The screenshots are then processed so that they can be used by AWS Recognition. Images processing is performed to ensure the file size is below the maximum file size allowed by the service (5 MB). We also found that AWS Recognition provided relatively few hits from the full website screenshots, which are of large dimensions and contain many celebrities. To address these issues, the screenshot images are split up into smaller slices, which will be sent to AWS Recognition for scanning.
Image slices are sent to for facial recognition to the AWS Recognition API, which returns a list of celebrities detected within the images.
The script then takes the list of detected celebrities on the sites and adds them to a CSV file along with the date and time when the picture was taken and the name of the website it was taken from (see Instructions for more details).
The screenshots are saved to the images folder in the S3 Bucket and the CSV is saved to the root directory of the S3.

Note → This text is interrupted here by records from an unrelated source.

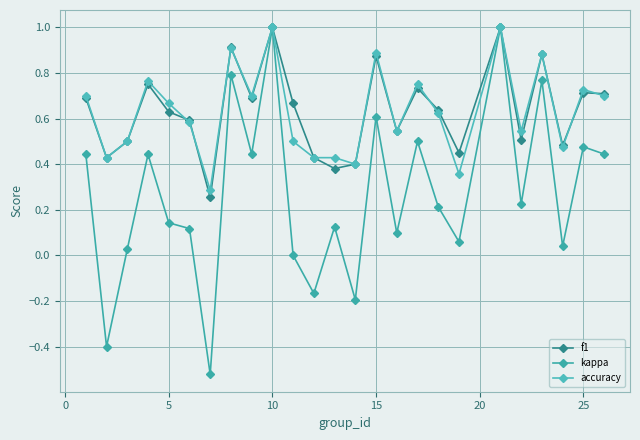

True or false: accuracy and f1 cross at least once.

True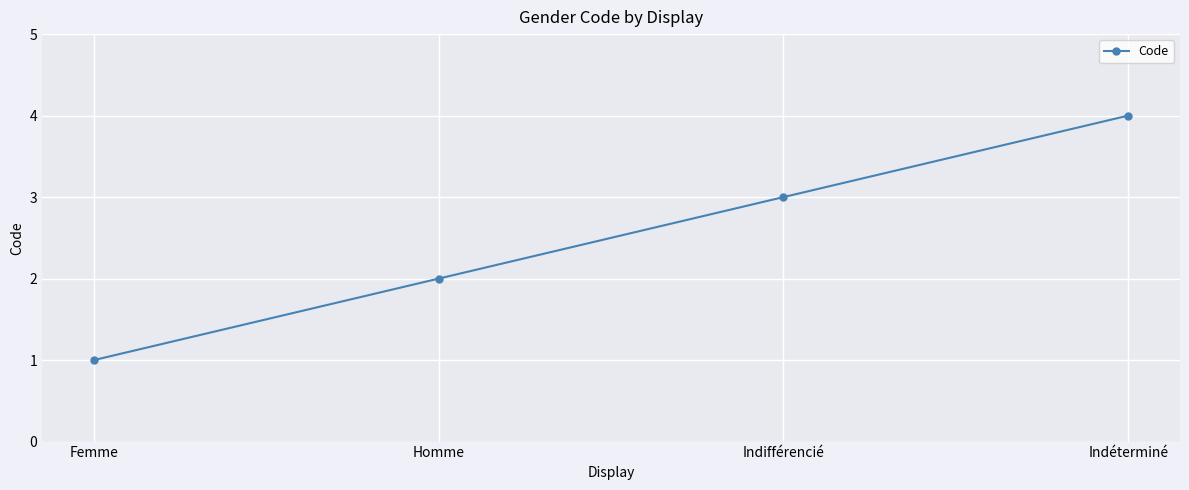

What is the label of the 3rd point from the left?

Indifférencié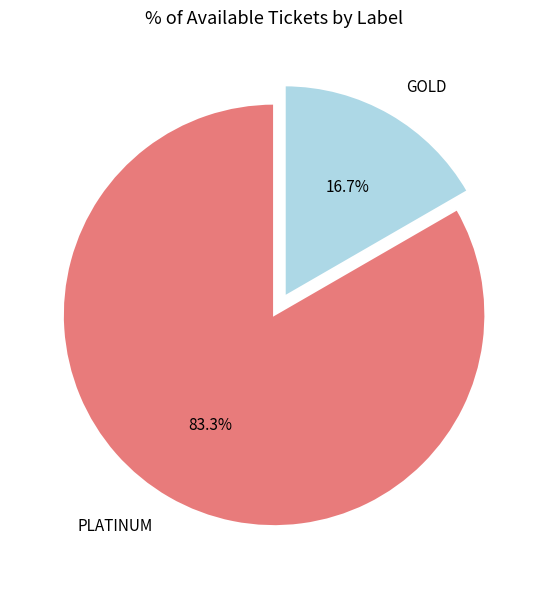

Which category has the smallest portion of the pie?

GOLD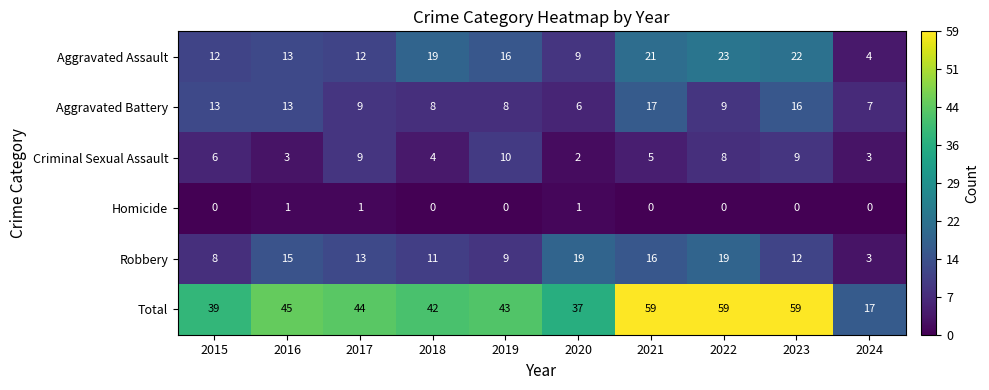

The value of Criminal Sexual Assault at 2017 is 9. True or false?

True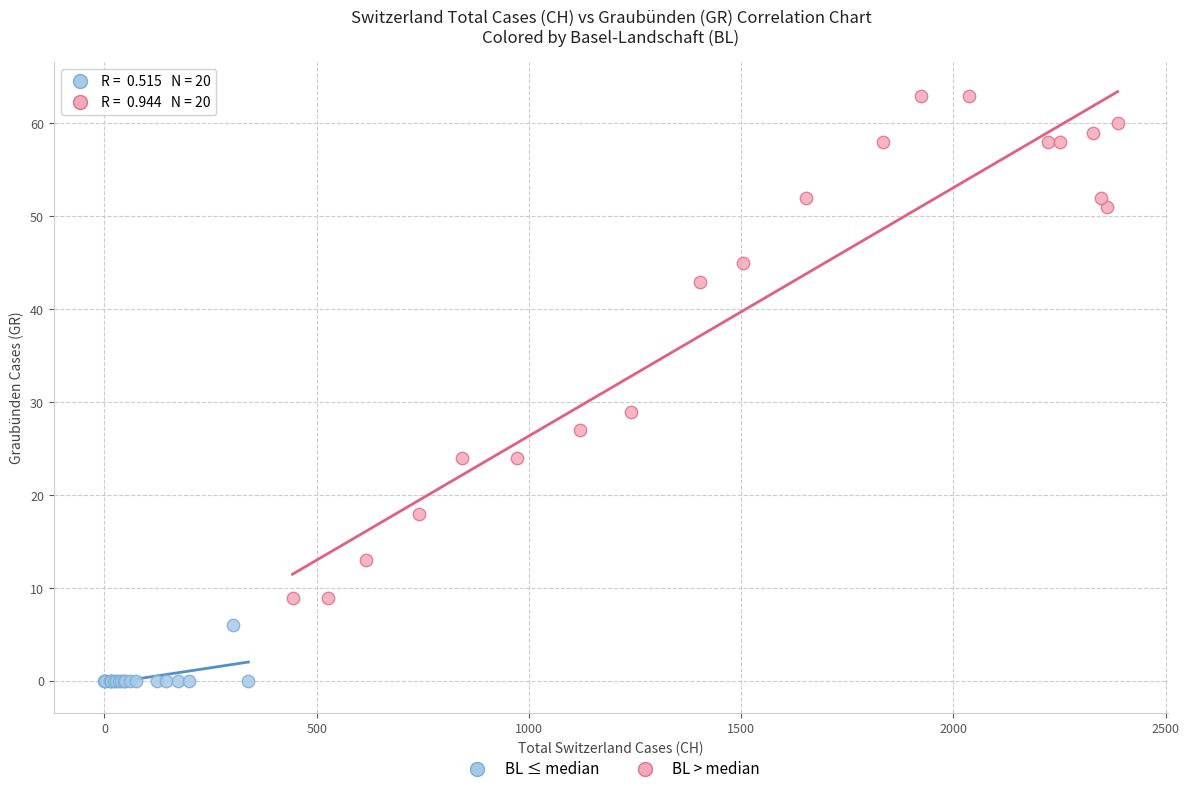

Which series reaches the maximum Y coordinate?

BL > median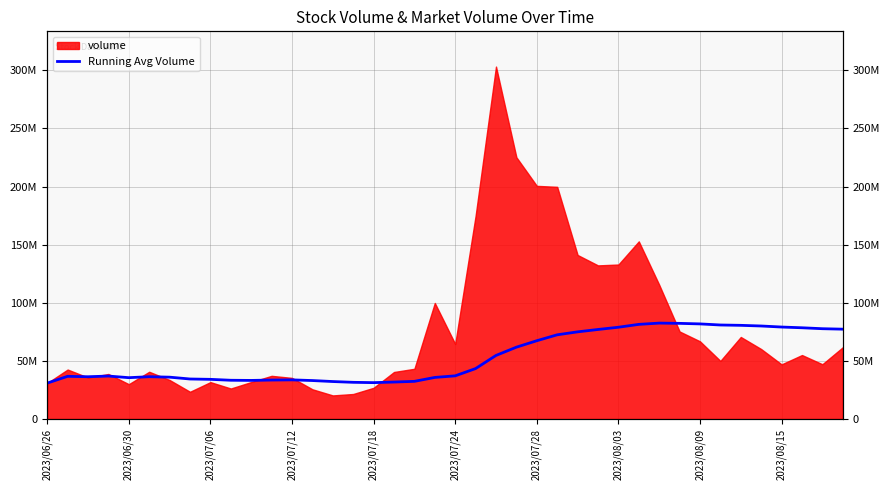

What is the change in value from 2023/07/28 to 30?

+46513998.6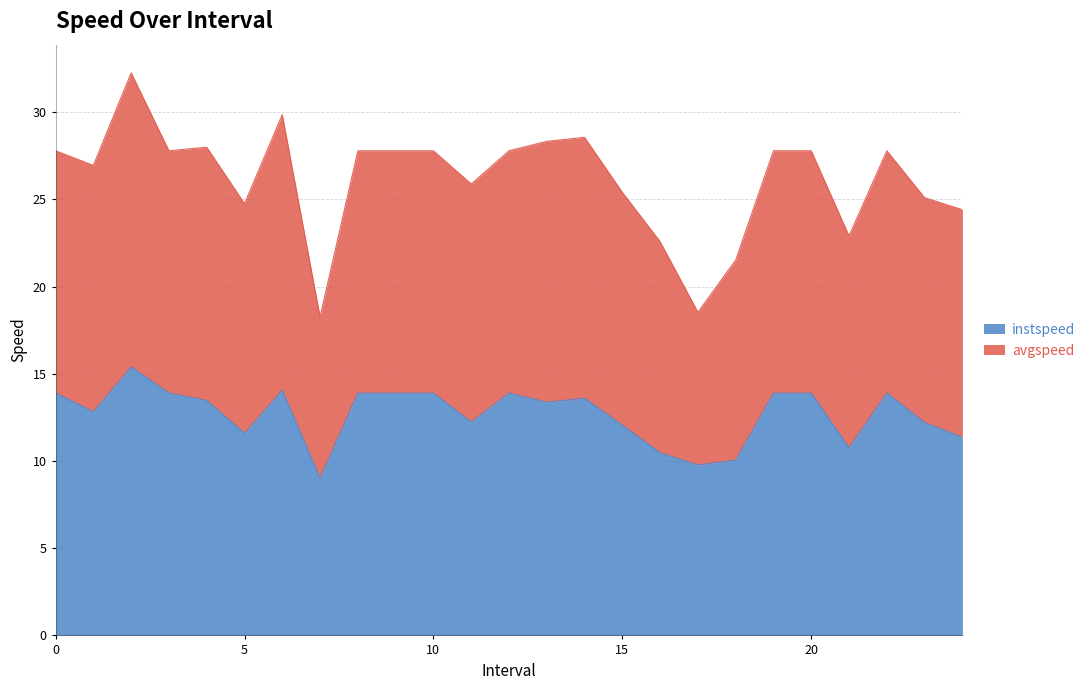

How many interior local valleys (lower than both neighbors) does the data have?

7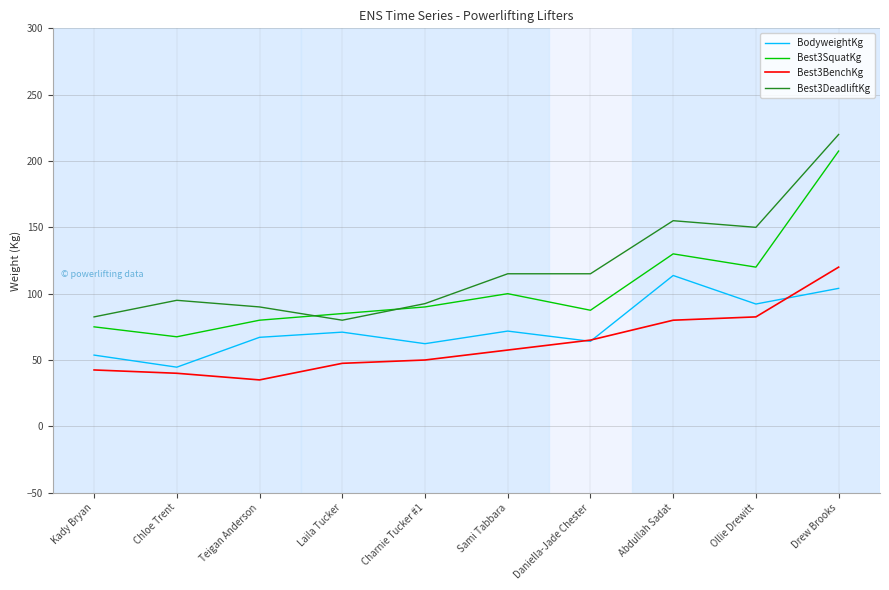

At which label does Best3BenchKg reach its minimum?

Teigan Anderson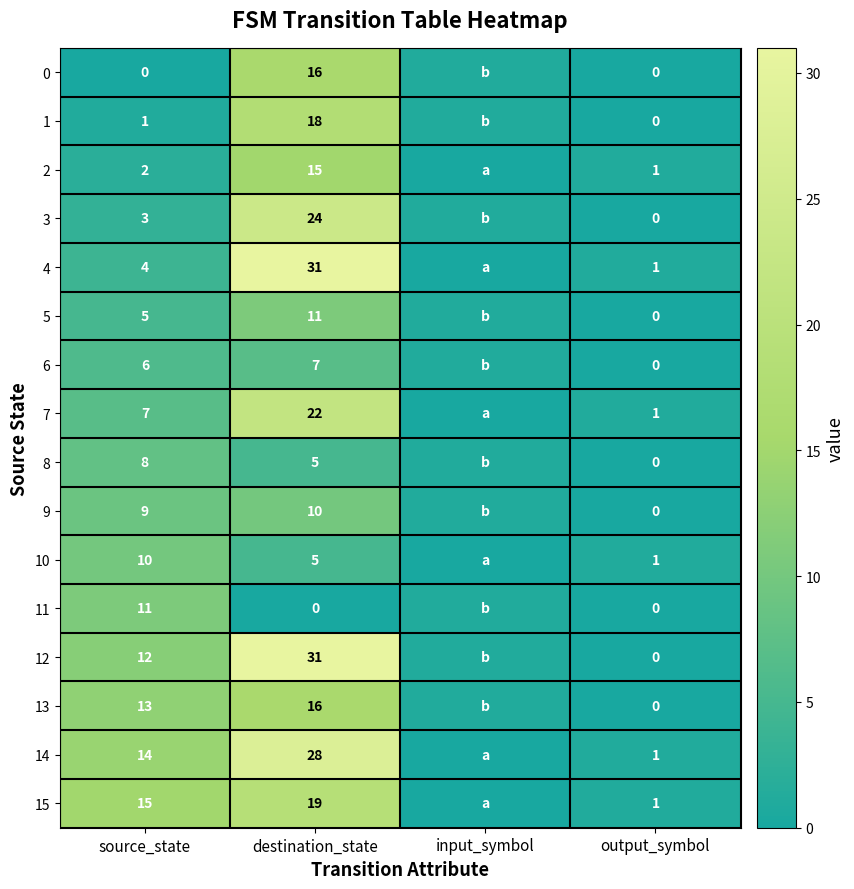

What is the spread (max minus min) of values at source_state?

15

For more information on how everything was done: https://github.com/Wlntr/aws-celebrity-recognition/blob/master/README.md (also available for download on IEEE DataPort)

Instructions:

Celebs.csv contains the celebrity names returned by AWS's Recognition from a series of website screenshots. The data collection began on June 13, 2023 and is ongoing. Our script, running twice a day, adds new rows for each website scanned with a list of celebrity matches. Celebs.csv contains the following columns:

Column A: Datetime (e.g. Jun_13_2023_14H_38M_45S)
Column B: Soure (e.g. TMZ)
Column C - ZZ: Celebrity Name (e.g. Jennifer Lawrence)

Images

The images folder contains the original screenshots used for "celebrity recognition". These are captured for project reproducability and potential comparison with other Machine Learning comparisons and explorations. The naming convention used is SOURCE_DATETIME.jpeg (e.g. DLISTED_Jun_13_2023_14H_38M_45S.jpeg)

Tip: IEEE DataPort subscribers may access these files using the platforms direct AWS S3 access fearture.